Green Party co-leader James Shaw says Act Party leader David Seymour should apologise over comments comparing new Māori ward legislation to apartheid in South Africa.
Rotorua mayor Steve Chadwick has also weighed in on the issue, saying Seymour should "become relevant".
Shaw was in Rotorua on Friday visiting Crown research institute Scion, Te Arawa fisheries and Rotorua Lakes Council, where he discussed the council's recently approved Climate Change Action Plan.
On Wednesday, Seymour said the Local Electoral (Māori Wards and Māori Constituencies) Amendment Bill, which passed its third and final reading on Wednesday evening, was "better described as the Apartheid Bill".
He said the bill would not solve the fundamental economic and social issues the nation faced, and was underpinned by a "basic assumption … that our country has two categories of people with different legal rights".
The law means the public can no longer veto a council's decision to introduce Māori wards.
Shaw called Seymour's comparison of the Māori wards bill to apartheid "offensive and ignorant".
"The idea is ... no comparison and utterly offensive.
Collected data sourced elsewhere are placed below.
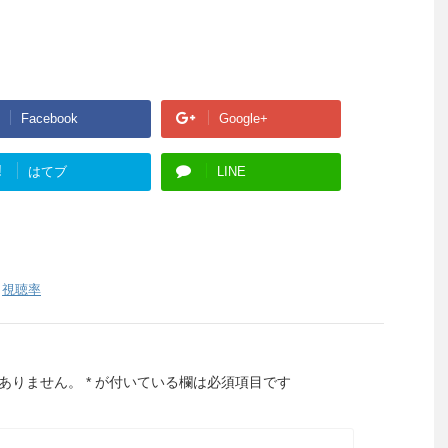
Facebook
Google+
!
はてブ
LINE
,
視聴率
ありません。
*
が付いている欄は必須項目です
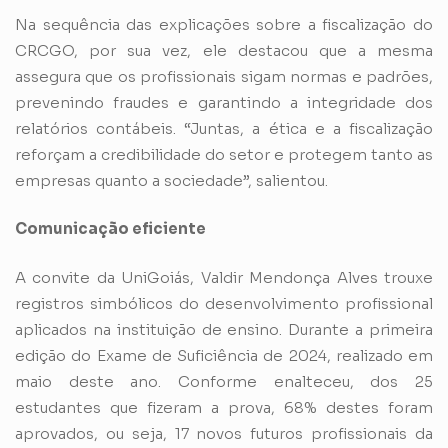
Na sequência das explicações sobre a fiscalização do
CRCGO, por sua vez, ele destacou que a mesma
assegura que os profissionais sigam normas e padrões,
prevenindo fraudes e garantindo a integridade dos
relatórios contábeis. “Juntas, a ética e a fiscalização
reforçam a credibilidade do setor e protegem tanto as
empresas quanto a sociedade”, salientou.
Comunicação eficiente
A convite da UniGoiás, Valdir Mendonça Alves trouxe
registros simbólicos do desenvolvimento profissional
aplicados na instituição de ensino. Durante a primeira
edição do Exame de Suficiência de 2024, realizado em
maio deste ano. Conforme enalteceu, dos 25
estudantes que fizeram a prova, 68% destes foram
aprovados, ou seja, 17 novos futuros profissionais da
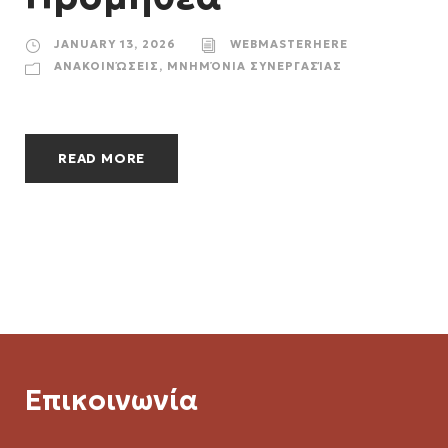
JANUARY 13, 2026
WEBMASTERHERE
ΑΝΑΚΟΙΝΏΣΕΙΣ
,
ΜΝΗΜΌΝΙΑ ΣΥΝΕΡΓΑΣΊΑΣ
READ MORE
Επικοινωνία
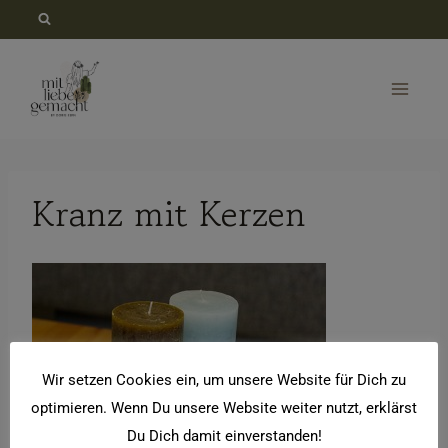
Zum
Inhalt
springen
Kranz mit Kerzen
Wir setzen Cookies ein, um unsere Website für Dich zu
optimieren. Wenn Du unsere Website weiter nutzt, erklärst
Du Dich damit einverstanden!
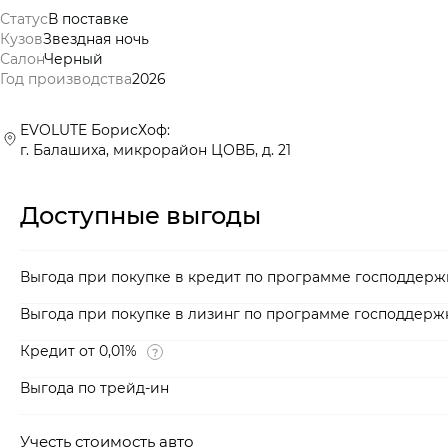
Статус
В поставке
Кузов
Звездная ночь
Салон
Черный
Год производства
2026
EVOLUTE БорисХоф:
г. Балашиха, микрорайон ЦОВБ, д. 21
Доступные выгоды
Выгода при покупке в кредит по программе господдерж
Выгода при покупке в лизинг по программе господдерж
Кредит от 0,01%
Выгода по трейд-ин
Учесть стоимость авто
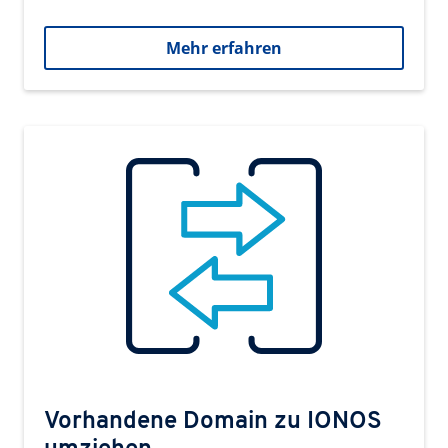
Mehr erfahren
Vorhandene Domain zu IONOS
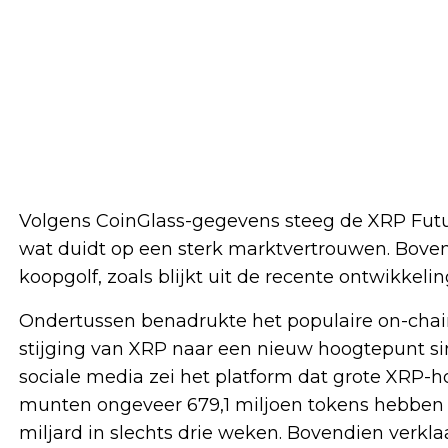
Volgens CoinGlass-gegevens steeg de XRP Future
wat duidt op een sterk marktvertrouwen. Boven
koopgolf, zoals blijkt uit de recente ontwikkeli
Ondertussen benadrukte het populaire on-chai
stijging van XRP naar een nieuw hoogtepunt sind
sociale media zei het platform dat grote XRP-ho
munten ongeveer 679,1 miljoen tokens hebben 
miljard in slechts drie weken. Bovendien verkla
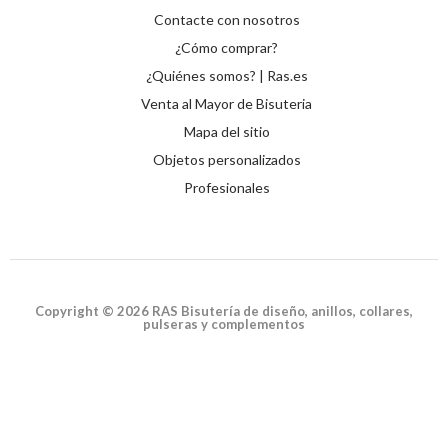
Contacte con nosotros
¿Cómo comprar?
¿Quiénes somos? | Ras.es
Venta al Mayor de Bisuteria
Mapa del sitio
Objetos personalizados
Profesionales
Copyright © 2026 RAS Bisutería de diseño, anillos, collares,
pulseras y complementos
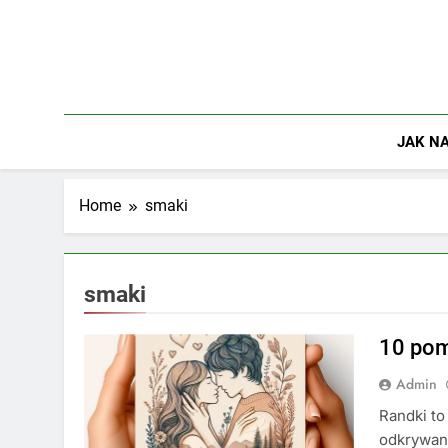
Skip
to
content
JAK NA
Home
smaki
smaki
10 pom
Admin
Randki to
odkrywani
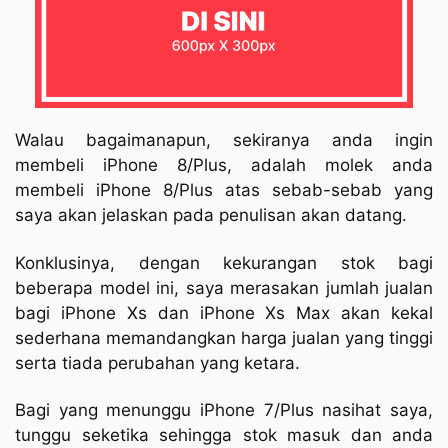
Walau bagaimanapun, sekiranya anda ingin
membeli iPhone 8/Plus, adalah molek anda
membeli iPhone 8/Plus atas sebab-sebab yang
saya akan jelaskan pada penulisan akan datang.
Konklusinya, dengan kekurangan stok bagi
beberapa model ini, saya merasakan jumlah jualan
bagi iPhone Xs dan iPhone Xs Max akan kekal
sederhana memandangkan harga jualan yang tinggi
serta tiada perubahan yang ketara.
Bagi yang menunggu iPhone 7/Plus nasihat saya,
tunggu seketika sehingga stok masuk dan anda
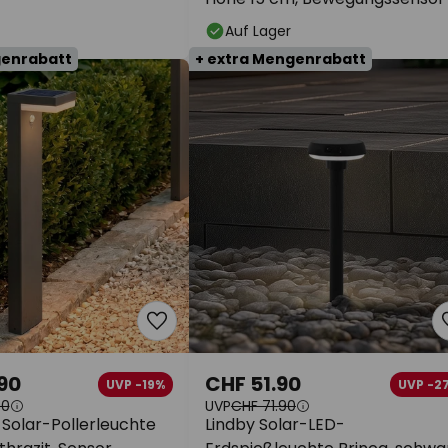
Auf Lager
genrabatt
+ extra Mengenrabatt
90
CHF 51.90
UVP -19%
UVP -2
90
UVP
CHF 71.90
-Solar-Pollerleuchte
Lindby Solar-LED-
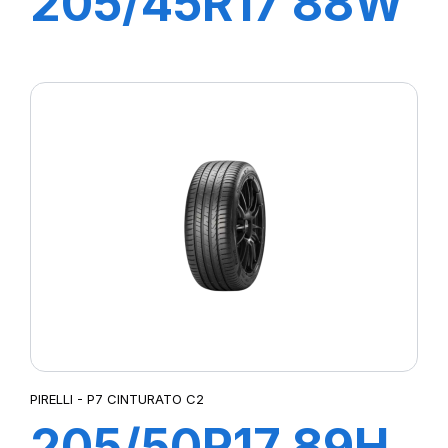
205/45R17 88W
XL R-F P7
CINTURATO (*)
PIRELLI - P7 CINTURATO C2
205/50R17 89H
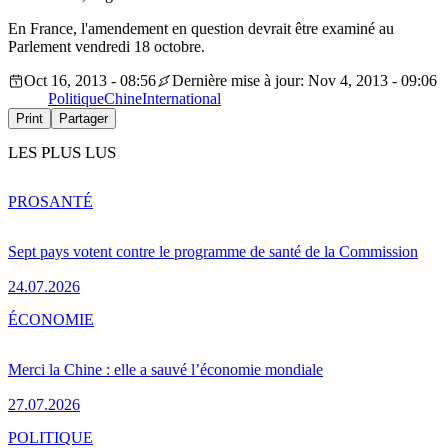
En France, l'amendement en question devrait être examiné au
Parlement vendredi 18 octobre.
Oct 16, 2013 - 08:56
Dernière mise à jour: Nov 4, 2013 - 09:06
Politique
Chine
International
Print
Partager
LES PLUS LUS
PRO
SANTÉ
Sept pays votent contre le programme de santé de la Commission
24.07.2026
ÉCONOMIE
Merci la Chine : elle a sauvé l’économie mondiale
27.07.2026
POLITIQUE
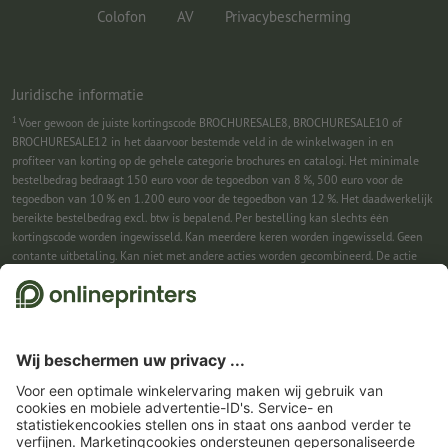
Colofon
AV
Privacybescherming
Juridische informatie
1
Voer gewoon de juiste kortingscode BROCHURESALE8, BROCHURESALE10 of
BROCHURESALE12 in het daarvoor bestemde veld in de winkelwagen in en
profiteer van korting op de gehele categorie brochures en catalogi. Het minimale
bestelbedrag bedraagt 150 euro voor de tegoedbon van 8 %, 500 euro voor de
tegoedbon van 10 % en 1.200 euro voor de tegoedbon van 12 %. Het daadwerkelijk
bereikte bestelbedrag excl. btw is bepalend. Per bestelling kan slechts één
kortingscode worden ingewisseld. Kan meerdere keren worden ingewisseld. Geen
contante uitbetaling. Kan niet met andere acties worden gecombineerd. De actie
geldt tot en met 31-08-2026.
2
Je ontvangst eerst een e-mail waarin je de aanmelding voor de nieuwsbrief
bevestigt met één klik. Pas daarna sturen we je de kortingscode en voortaan onze
nieuwsbrief toe. Natuurlijk kun je je te allen tijde weer afmelden. Kan 1x worden
ingewisseld. Geen minimumbestelwaarde. Maximale hoogte van de korting: € 150
van de bestelwaarde (netto). Geen contante uitbetaling. Kan niet worden
gecombineerd met andere acties of kortingscodes.
De tegoedbon is na ontvangst
zes weken geldig.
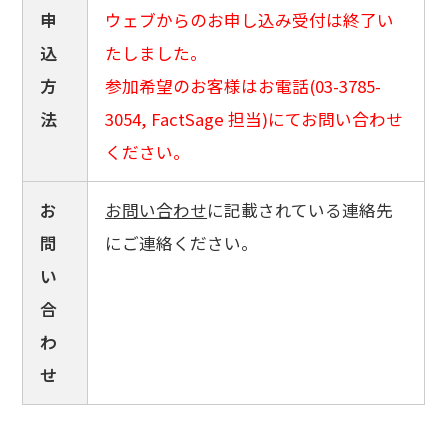
申
ウェブからのお申し込み受付は終了い
込
たしました。
方
参加希望のお客様はお電話(03-3785-
法
3054, FactSage 担当)にてお問い合わせ
ください。
お
お問い合わせ
に記載されている連絡先
問
にご連絡ください。
い
合
わ
せ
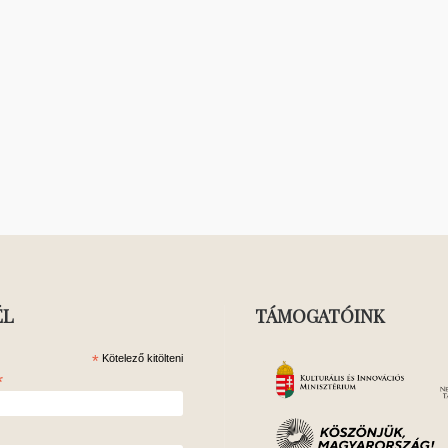
ÉL
TÁMOGATÓINK
*
Kötelező kitölteni
*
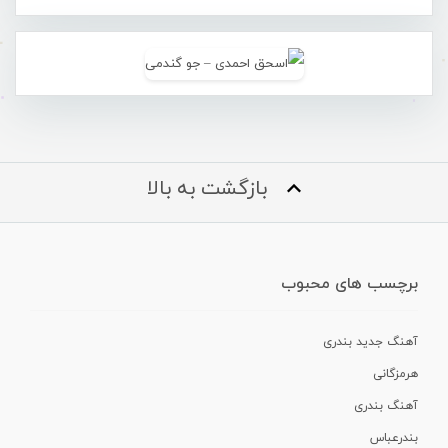
بازگشت به بالا
برچسب های محبوب
آهنگ جدید بندری
هرمزگانی
آهنگ بندری
بندرعباس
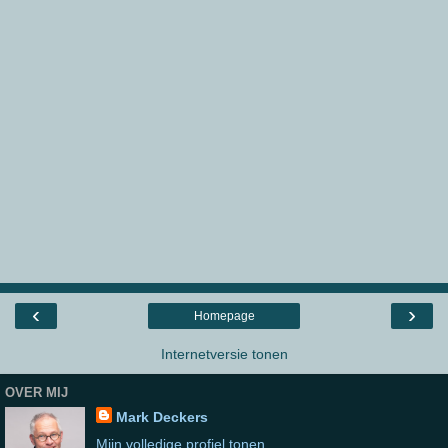
‹
›
Homepage
Internetversie tonen
OVER MIJ
Mark Deckers
Mijn volledige profiel tonen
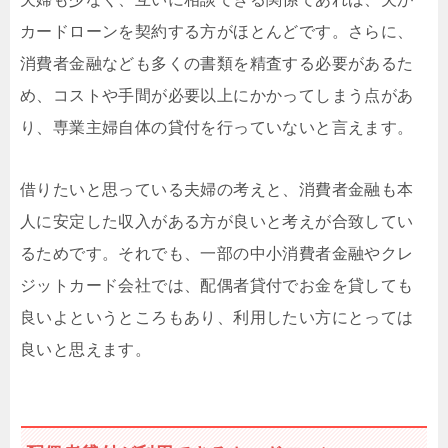
カードローンを契約する方がほとんどです。さらに、
消費者金融なども多くの書類を精査する必要があるた
め、コストや手間が必要以上にかかってしまう点があ
り、専業主婦自体の貸付を行っていないと言えます。
借りたいと思っている夫婦の考えと、消費者金融も本
人に安定した収入がある方が良いと考えが合致してい
るためです。それでも、一部の中小消費者金融やクレ
ジットカード会社では、配偶者貸付でお金を貸しても
良いよというところもあり、利用したい方にとっては
良いと思えます。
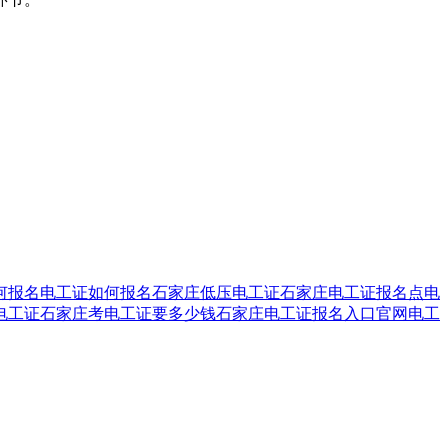
何报名
电工证如何报名
石家庄低压电工证
石家庄电工证报名点电
电工证
石家庄考电工证要多少钱
石家庄电工证报名入口官网
电工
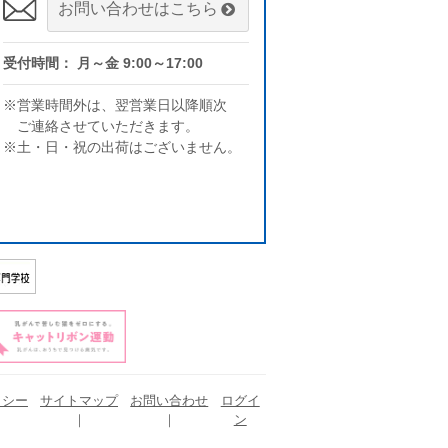
お問い合わせはこちら
受付時間： 月～金 9:00～17:00
※営業時間外は、翌営業日以降順次
ご連絡させていただきます。
※土・日・祝の出荷はございません。
リシー
サイトマップ
お問い合わせ
ログイ
ン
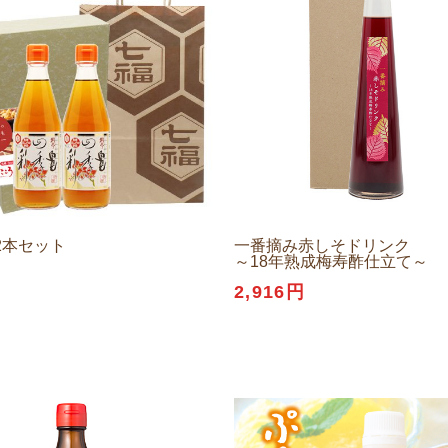
2本セット
一番摘み赤しそドリンク
～18年熟成梅寿酢仕立て～
円
2,916円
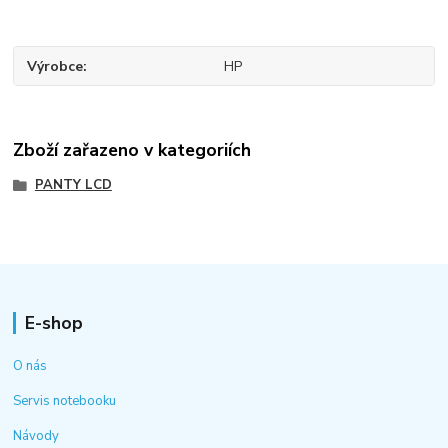
Výrobce
HP
Zboží zařazeno v kategoriích
PANTY LCD
E-shop
O nás
Servis notebooku
Návody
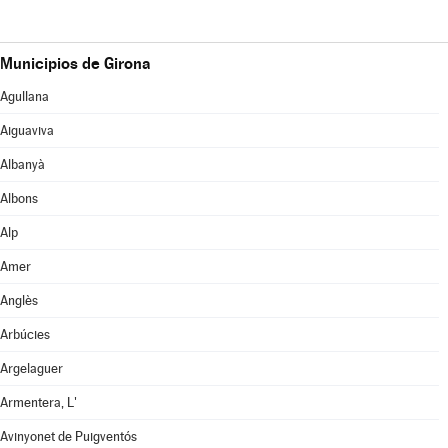
Municipios de Girona
Agullana
Aiguaviva
Albanyà
Albons
Alp
Amer
Anglès
Arbúcies
Argelaguer
Armentera, L'
Avinyonet de Puigventós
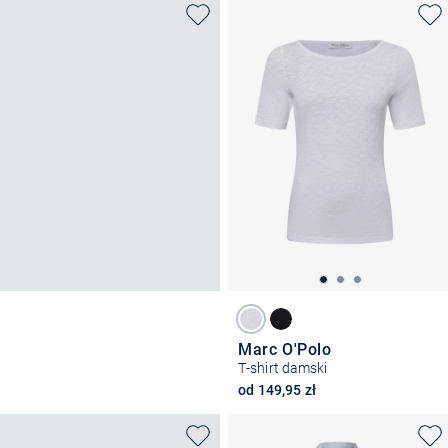
Marc O'Polo
T-shirt damski
od 149,95 zł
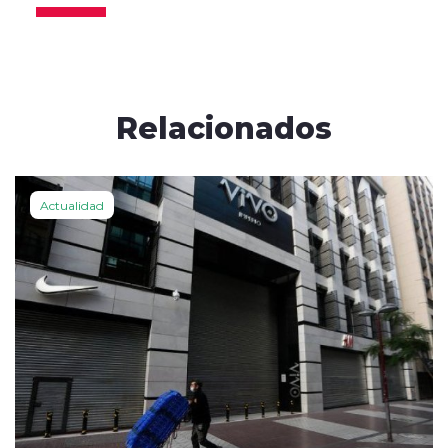
Relacionados
Actualidad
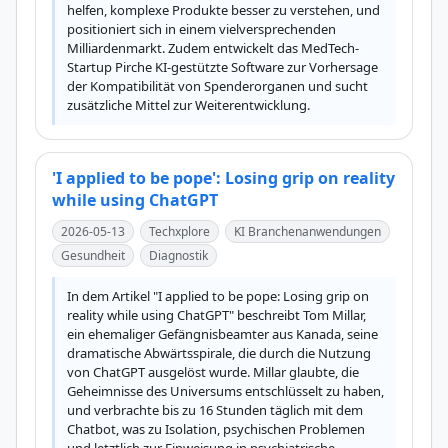
helfen, komplexe Produkte besser zu verstehen, und 
positioniert sich in einem vielversprechenden 
Milliardenmarkt. Zudem entwickelt das MedTech-
Startup Pirche KI-gestützte Software zur Vorhersage 
der Kompatibilität von Spenderorganen und sucht 
zusätzliche Mittel zur Weiterentwicklung.
'I applied to be pope': Losing grip on reality
while using ChatGPT
2026-05-13
Techxplore
KI Branchenanwendungen
Gesundheit
Diagnostik
In dem Artikel "I applied to be pope: Losing grip on 
reality while using ChatGPT" beschreibt Tom Millar, 
ein ehemaliger Gefängnisbeamter aus Kanada, seine 
dramatische Abwärtsspirale, die durch die Nutzung 
von ChatGPT ausgelöst wurde. Millar glaubte, die 
Geheimnisse des Universums entschlüsselt zu haben, 
und verbrachte bis zu 16 Stunden täglich mit dem 
Chatbot, was zu Isolation, psychischen Problemen 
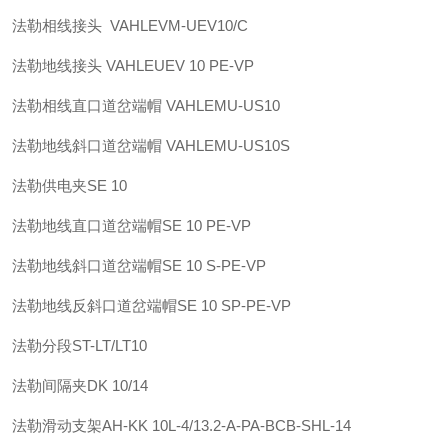
法勒
相线接头 VAHLE
VM-UEV10/C
法勒
地线接头 VAHLE
UEV 10 PE-VP
法勒
相线直口道岔端帽 VAHLE
MU-US10
法勒
地线斜口道岔端帽 VAHLE
MU-US10S
法勒
供电夹
SE 10
法勒
地线直口道岔端帽
SE 10 PE-VP
法勒
地线斜口道岔端帽
SE 10 S-PE-VP
法勒
地线反斜口道岔端帽
SE 10 SP-PE-VP
法勒
分段
ST-LT/LT10
法勒
间隔夹
DK 10/14
法勒
滑动支架
AH-KK 10L-4/13.2-A-PA-BCB-SHL-14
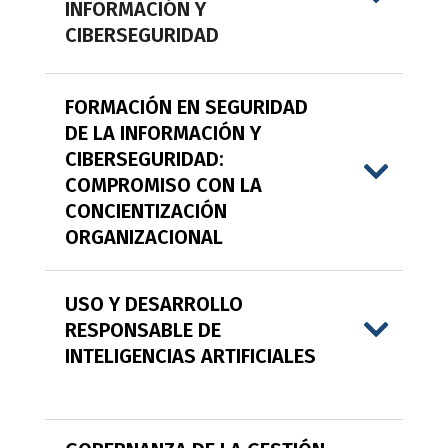
INFORMACIÓN Y
CIBERSEGURIDAD
FORMACIÓN EN SEGURIDAD
DE LA INFORMACIÓN Y
CIBERSEGURIDAD:
COMPROMISO CON LA
CONCIENTIZACIÓN
ORGANIZACIONAL
USO Y DESARROLLO
RESPONSABLE DE
INTELIGENCIAS ARTIFICIALES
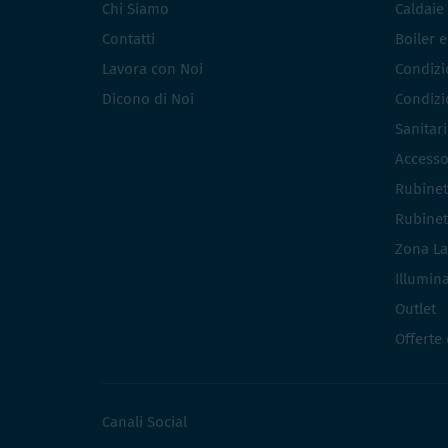
Chi Siamo
Caldaie
Contatti
Boiler 
Lavora con Noi
Condizio
Dicono di Noi
Condizio
Sanitar
Accesso
Rubinet
Rubinet
Zona La
Illumin
Outlet
Offerte
Canali Social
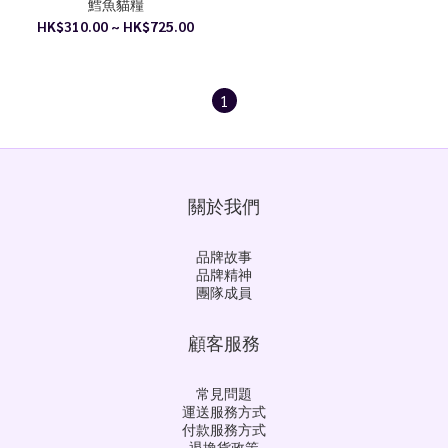
鱈魚貓糧
HK$310.00 ~ HK$725.00
1
關於我們
品牌故事
品牌精神
團隊成員
顧客服務
常見問題
運送服務方式
付款服務方式
退換貨政策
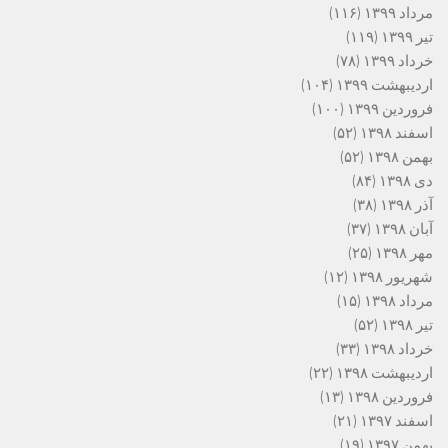
مرداد ۱۳۹۹
(۱۱۶)
تیر ۱۳۹۹
(۱۱۹)
خرداد ۱۳۹۹
(۷۸)
اردیبهشت ۱۳۹۹
(۱۰۴)
فروردین ۱۳۹۹
(۱۰۰)
اسفند ۱۳۹۸
(۵۲)
بهمن ۱۳۹۸
(۵۲)
دی ۱۳۹۸
(۸۴)
آذر ۱۳۹۸
(۳۸)
آبان ۱۳۹۸
(۳۷)
مهر ۱۳۹۸
(۲۵)
شهریور ۱۳۹۸
(۱۲)
مرداد ۱۳۹۸
(۱۵)
تیر ۱۳۹۸
(۵۲)
خرداد ۱۳۹۸
(۳۳)
اردیبهشت ۱۳۹۸
(۲۲)
فروردین ۱۳۹۸
(۱۳)
اسفند ۱۳۹۷
(۲۱)
بهمن ۱۳۹۷
(۱۹)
"Apartheid was a system developed by a white minority to keep control over a black population in South Africa."
He said Te Tiriti o Waitangi should have already "flowed through ... into our governance arrangements".
Shaw said Seymour should "withdraw and apologise" and "get with the programme".
He said all councils should have Māori wards.
"It's just a logical extension of our Te Tiriti obligations. It's just how that flows through in practical matters into how we govern the country. We do it at central government, what is the distinction?"
Rotorua mayor Steve Chadwick, a former Labour minister, said Seymour should "become relevant".
On Friday, in response, Seymour said the principle of Māori wards was that people's membership of an ethnic group was more important than their character.
"If James Shaw, or Steve Chadwick, or whoever else, want to explain why that principle is different to apartheid, they're very welcome.
"On the other hand, if they accept the principle's the same and want to argue Māori wards differ only in the extent I think that's a perfectly valid position.
"The same applies to their interpretation of the Treaty. Act says it gives the same rights and duties to every person, but they want to make it a partnership between two collectives where your membership of an ethnicity is more important than your dignity as a person."
In August 2020, Tauranga City Council voted to introduce Māori wards, but that plan was scuppered when a petition calling for the decision to go to a referendum met the threshold to force it.
That threshold was 5 per cent of electors, and if the local referendum found electors to be opposed to the change, it would be vetoed. The new law saw an end to this veto power.
In 2015 Rotorua Lakes Council and Te Arawa set up a partnership arrangement through a manawhenua representative group, Te Tatau o Te Arawa, which had voting members on council committees, but not at council level.